[Stored data]
● ● ● ●

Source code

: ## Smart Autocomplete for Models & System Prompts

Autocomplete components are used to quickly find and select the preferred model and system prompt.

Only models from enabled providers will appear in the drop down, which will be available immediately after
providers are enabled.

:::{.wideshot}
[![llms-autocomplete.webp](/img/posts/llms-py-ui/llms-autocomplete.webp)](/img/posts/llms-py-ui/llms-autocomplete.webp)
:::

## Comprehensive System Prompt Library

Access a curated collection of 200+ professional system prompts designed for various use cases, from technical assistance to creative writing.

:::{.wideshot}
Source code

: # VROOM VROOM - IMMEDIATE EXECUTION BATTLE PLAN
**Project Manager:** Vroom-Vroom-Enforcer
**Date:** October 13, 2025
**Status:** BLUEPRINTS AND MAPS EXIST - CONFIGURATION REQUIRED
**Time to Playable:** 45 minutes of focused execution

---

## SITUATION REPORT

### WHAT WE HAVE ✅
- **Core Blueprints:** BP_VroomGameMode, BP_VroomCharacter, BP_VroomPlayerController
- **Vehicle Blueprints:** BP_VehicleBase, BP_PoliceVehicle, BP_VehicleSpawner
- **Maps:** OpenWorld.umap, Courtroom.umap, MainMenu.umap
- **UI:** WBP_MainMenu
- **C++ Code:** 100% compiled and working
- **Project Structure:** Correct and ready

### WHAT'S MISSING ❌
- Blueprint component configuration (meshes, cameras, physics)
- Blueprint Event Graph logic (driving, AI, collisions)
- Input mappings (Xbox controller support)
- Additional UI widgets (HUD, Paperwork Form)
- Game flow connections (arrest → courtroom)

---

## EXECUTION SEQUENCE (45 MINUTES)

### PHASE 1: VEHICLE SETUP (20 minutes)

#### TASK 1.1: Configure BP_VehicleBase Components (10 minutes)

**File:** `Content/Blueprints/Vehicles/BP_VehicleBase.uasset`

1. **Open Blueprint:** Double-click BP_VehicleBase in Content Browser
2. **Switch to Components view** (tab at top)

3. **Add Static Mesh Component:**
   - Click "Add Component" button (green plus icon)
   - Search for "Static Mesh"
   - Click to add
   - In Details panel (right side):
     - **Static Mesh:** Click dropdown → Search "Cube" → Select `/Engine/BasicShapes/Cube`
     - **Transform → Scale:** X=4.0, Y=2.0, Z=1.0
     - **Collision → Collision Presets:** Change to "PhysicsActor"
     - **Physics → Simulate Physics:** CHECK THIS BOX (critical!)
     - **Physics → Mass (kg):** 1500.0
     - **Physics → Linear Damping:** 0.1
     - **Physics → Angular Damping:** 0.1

● ● ● ●

WORK INSTRUCTIONS:
Whenever a line in the entries above includes the word "Static", pull that line out.

RESULT FOR THIS EXERCISE:
3. **Add Static Mesh Component:**
   - Search for "Static Mesh"
     - **Static Mesh:** Click dropdown → Search "Cube" → Select `/Engine/BasicShapes/Cube`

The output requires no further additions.